U.S. Deploys Warships, Marines To Libya

Following the deaths of American ambassador to Libya J. Christopher Stevens and three members of his staff in a coordinated attack on the U.S. diplomatic mission in Benghazi on September 11, Washington is deploying two Aegis class destroyers off the coast of Libya as well as having already dispatched Marines to Benghazi and elsewhere in the nation.

The guided missile warship USS Laboon is already positioned in the Mediterranean Sea near Libya and USS McFaul is heading to the same destination from the Strait of Gibraltar. Both are equipped with Tomahawk cruise missiles, used in a massive barrage against Libya in the opening hours of so-called Operation Odyssey Dawn on March 19, 2011.

In the words of a Pentagon official cited by CNN, “These ships will give the administration flexibility” in the event Washington orders new attacks inside Libya.

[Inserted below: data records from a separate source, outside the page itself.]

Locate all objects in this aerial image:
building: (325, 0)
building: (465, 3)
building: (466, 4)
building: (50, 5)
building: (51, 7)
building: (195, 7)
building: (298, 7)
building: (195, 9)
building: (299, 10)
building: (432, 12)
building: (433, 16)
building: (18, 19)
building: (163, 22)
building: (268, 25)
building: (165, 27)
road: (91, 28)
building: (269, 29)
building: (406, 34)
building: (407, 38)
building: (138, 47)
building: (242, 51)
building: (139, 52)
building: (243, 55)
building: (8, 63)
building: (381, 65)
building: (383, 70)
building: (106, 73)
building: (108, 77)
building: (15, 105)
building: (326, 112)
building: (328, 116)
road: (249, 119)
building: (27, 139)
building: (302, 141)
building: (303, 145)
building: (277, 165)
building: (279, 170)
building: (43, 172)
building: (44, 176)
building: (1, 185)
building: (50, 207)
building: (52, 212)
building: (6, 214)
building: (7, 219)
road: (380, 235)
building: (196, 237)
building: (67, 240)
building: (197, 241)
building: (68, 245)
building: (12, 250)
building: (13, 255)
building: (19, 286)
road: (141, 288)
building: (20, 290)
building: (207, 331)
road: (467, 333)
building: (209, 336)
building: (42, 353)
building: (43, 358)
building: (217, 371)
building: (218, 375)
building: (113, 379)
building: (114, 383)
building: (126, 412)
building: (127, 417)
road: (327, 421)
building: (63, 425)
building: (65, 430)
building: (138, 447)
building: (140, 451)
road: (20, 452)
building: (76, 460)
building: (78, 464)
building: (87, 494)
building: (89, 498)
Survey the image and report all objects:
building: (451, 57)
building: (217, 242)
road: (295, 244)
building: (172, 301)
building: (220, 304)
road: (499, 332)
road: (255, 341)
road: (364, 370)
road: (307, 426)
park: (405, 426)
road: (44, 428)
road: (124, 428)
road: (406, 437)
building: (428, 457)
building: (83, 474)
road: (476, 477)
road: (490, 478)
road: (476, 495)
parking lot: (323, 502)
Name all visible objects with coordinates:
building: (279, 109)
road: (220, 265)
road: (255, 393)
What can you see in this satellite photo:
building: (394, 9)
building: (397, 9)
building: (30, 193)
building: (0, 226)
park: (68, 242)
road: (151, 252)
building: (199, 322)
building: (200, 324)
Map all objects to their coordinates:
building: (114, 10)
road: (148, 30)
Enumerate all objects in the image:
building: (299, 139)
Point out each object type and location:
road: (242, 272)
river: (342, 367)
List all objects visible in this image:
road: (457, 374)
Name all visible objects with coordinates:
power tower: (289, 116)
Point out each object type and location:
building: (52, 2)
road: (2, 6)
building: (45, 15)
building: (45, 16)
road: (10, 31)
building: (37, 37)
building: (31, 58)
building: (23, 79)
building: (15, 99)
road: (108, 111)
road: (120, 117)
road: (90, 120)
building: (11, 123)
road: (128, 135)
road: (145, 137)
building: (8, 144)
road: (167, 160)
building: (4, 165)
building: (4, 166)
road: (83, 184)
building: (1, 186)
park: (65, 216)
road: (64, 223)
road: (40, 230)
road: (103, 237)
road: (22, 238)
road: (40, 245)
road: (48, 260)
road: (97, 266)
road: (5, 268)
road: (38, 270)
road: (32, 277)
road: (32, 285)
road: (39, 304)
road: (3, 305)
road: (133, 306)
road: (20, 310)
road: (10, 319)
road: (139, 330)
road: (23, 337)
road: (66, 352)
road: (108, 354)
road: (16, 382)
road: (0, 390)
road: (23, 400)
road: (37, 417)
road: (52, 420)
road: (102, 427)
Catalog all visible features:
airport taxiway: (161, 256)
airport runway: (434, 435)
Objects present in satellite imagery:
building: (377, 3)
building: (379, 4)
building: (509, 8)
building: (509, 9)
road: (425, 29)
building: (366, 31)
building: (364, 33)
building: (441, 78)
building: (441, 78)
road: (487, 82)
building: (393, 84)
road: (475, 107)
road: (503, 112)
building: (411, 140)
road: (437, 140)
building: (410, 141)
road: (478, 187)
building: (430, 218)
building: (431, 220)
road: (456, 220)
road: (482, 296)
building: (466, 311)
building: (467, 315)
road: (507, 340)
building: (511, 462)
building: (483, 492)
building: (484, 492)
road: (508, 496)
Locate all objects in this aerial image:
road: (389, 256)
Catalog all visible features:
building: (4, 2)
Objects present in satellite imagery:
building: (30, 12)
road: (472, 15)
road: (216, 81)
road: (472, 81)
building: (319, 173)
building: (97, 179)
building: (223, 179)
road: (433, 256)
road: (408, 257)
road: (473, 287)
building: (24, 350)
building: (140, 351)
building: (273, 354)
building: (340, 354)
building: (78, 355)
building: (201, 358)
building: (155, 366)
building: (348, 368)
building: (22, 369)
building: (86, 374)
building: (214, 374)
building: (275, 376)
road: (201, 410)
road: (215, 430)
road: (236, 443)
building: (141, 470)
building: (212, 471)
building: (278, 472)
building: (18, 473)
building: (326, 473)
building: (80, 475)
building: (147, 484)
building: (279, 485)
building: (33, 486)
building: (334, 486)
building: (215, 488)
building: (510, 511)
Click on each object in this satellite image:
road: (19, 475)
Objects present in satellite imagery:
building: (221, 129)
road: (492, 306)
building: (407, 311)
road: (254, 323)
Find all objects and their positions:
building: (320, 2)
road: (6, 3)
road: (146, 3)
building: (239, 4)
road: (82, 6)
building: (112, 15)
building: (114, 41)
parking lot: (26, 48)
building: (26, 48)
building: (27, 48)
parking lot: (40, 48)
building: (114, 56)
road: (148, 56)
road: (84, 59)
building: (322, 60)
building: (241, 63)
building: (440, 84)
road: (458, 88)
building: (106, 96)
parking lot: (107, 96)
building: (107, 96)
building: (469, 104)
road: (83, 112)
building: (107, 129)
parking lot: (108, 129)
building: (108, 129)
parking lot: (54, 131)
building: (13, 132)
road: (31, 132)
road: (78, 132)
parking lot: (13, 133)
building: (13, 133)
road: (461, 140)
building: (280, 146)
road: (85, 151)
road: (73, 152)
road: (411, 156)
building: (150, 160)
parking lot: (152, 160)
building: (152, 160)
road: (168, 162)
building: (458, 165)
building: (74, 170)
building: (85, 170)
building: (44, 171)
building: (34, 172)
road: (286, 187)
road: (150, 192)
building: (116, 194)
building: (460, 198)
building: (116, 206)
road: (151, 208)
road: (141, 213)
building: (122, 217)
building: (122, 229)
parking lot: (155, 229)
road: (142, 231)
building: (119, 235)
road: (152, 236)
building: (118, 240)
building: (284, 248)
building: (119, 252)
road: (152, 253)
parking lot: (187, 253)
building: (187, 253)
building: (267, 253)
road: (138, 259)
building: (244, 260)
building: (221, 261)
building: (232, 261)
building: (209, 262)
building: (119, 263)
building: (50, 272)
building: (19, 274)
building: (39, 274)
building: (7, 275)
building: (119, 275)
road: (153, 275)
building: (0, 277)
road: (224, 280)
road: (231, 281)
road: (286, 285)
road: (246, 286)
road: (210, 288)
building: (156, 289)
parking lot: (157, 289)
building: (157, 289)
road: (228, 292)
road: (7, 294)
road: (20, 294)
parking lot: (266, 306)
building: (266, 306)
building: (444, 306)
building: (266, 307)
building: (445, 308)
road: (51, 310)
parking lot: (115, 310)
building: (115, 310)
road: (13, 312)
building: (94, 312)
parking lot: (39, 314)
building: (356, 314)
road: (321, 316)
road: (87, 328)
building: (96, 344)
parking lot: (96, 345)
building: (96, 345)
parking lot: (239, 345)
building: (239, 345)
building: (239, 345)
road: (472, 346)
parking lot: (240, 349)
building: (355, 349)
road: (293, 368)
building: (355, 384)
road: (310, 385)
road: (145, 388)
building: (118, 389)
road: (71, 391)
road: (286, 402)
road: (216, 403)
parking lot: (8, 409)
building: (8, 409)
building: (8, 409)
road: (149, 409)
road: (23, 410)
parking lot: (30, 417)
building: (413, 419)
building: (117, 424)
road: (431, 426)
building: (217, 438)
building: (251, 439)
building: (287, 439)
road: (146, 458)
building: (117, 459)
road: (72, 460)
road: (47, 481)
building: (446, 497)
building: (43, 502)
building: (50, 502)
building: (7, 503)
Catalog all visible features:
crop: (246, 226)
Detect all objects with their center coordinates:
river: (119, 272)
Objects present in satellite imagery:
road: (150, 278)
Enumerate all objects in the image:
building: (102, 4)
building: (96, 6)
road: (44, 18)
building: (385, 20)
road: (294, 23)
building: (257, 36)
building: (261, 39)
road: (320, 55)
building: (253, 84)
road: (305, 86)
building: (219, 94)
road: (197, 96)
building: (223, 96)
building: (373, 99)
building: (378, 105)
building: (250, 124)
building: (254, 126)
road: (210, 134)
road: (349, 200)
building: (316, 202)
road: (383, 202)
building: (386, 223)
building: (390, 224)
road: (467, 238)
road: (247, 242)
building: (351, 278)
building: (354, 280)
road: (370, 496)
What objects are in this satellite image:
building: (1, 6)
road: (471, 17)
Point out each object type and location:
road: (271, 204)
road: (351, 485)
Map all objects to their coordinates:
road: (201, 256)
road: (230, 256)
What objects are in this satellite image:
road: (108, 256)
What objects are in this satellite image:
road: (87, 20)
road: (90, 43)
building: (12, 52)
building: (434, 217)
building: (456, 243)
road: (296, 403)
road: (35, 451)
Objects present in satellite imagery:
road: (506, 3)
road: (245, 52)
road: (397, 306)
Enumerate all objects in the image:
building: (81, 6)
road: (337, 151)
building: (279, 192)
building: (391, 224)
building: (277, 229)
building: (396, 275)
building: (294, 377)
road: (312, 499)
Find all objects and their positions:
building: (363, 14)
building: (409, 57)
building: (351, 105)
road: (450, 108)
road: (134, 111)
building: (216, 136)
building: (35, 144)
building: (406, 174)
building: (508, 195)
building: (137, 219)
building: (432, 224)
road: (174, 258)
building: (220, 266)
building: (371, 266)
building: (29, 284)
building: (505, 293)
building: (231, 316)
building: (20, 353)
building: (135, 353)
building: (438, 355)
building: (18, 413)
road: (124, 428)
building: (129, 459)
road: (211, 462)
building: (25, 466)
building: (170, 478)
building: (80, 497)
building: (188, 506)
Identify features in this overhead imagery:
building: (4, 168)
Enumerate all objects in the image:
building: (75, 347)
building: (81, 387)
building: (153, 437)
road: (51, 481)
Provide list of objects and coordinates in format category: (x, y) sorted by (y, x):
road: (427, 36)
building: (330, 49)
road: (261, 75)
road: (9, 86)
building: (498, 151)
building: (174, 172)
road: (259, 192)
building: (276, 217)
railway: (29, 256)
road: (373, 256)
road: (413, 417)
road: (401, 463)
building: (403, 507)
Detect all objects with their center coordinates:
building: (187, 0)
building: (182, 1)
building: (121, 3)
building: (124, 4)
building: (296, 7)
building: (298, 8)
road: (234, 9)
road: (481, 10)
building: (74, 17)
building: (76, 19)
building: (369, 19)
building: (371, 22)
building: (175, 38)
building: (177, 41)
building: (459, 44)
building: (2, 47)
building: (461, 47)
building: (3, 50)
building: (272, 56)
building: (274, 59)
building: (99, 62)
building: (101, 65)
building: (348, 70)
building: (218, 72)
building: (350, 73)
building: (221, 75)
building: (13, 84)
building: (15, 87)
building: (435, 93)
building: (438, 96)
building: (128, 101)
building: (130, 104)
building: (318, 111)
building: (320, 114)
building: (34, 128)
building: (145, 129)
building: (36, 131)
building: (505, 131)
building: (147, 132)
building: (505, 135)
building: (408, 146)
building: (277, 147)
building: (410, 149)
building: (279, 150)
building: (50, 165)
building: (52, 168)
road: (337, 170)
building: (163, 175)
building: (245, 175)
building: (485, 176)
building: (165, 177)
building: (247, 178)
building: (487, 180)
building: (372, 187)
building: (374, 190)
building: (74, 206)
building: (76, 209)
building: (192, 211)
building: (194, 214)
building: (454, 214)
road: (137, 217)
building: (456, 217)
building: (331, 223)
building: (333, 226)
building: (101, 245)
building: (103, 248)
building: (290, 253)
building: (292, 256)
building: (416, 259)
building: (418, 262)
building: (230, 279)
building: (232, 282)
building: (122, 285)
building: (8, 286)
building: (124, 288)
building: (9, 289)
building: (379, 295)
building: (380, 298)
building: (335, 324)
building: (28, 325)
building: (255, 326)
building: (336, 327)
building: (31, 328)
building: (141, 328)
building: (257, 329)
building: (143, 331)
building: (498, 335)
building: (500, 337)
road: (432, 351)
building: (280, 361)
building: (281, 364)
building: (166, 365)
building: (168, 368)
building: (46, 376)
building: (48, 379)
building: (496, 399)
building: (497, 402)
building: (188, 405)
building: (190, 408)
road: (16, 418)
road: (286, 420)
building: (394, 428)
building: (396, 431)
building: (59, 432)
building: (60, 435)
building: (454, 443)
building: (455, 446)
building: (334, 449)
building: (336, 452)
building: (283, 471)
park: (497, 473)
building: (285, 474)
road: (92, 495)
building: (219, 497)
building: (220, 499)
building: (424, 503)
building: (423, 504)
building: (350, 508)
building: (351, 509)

According to the same American news source, “The US Navy typically keeps up to four Aegis-equipped missile warships ships in the eastern Mediterranean to aid in defending Israel and missile defense for southern Europe.”

The latter is a reference to the Obama administration’s European Phased Adaptive Approach interceptor missile system which the North Atlantic Treaty Organization announced to have achieved initial operational capability at its summit in Chicago in May. U.S. guided missile destroyers and cruisers carrying Standard Missile-3 interceptors have been active in the Mediterranean since USS Monterrey was deployed there in March of 2011, the month the U.S. and NATO began over six-months of missile and air attacks against Libya.

According to a Reuters report, eight American Marines were flown into Benghazi by helicopter the day after the attack on the U.S. mission, with two of them being killed and two wounded in a fierce mortar attack on the building.

The Associated Press claimed that the U.S. has deployed 50 members of the elite U.S. Marine Corps Fleet Antiterrorism Security Team to Libya.

U.S. Africa Command’s first war and NATO’s first war in Africa officially ended on October 31 of last year, after the U.S. and Britain launched well over 100 Tomahawk missiles into Libya and NATO followed with over 26,000 air missions, among them almost 9,000 strike sorties, in Operation Unified Protector and the nation’s leader, Muammar Gaddafi, was brutally murdered outside his hometown of Sirte.

But as with NATO’s military operations from the Balkans to Afghanistan and the Horn of Africa, one armed conflict inevitably gives way to another and the Western military bloc continues to execute plans to expand into a global military strike force.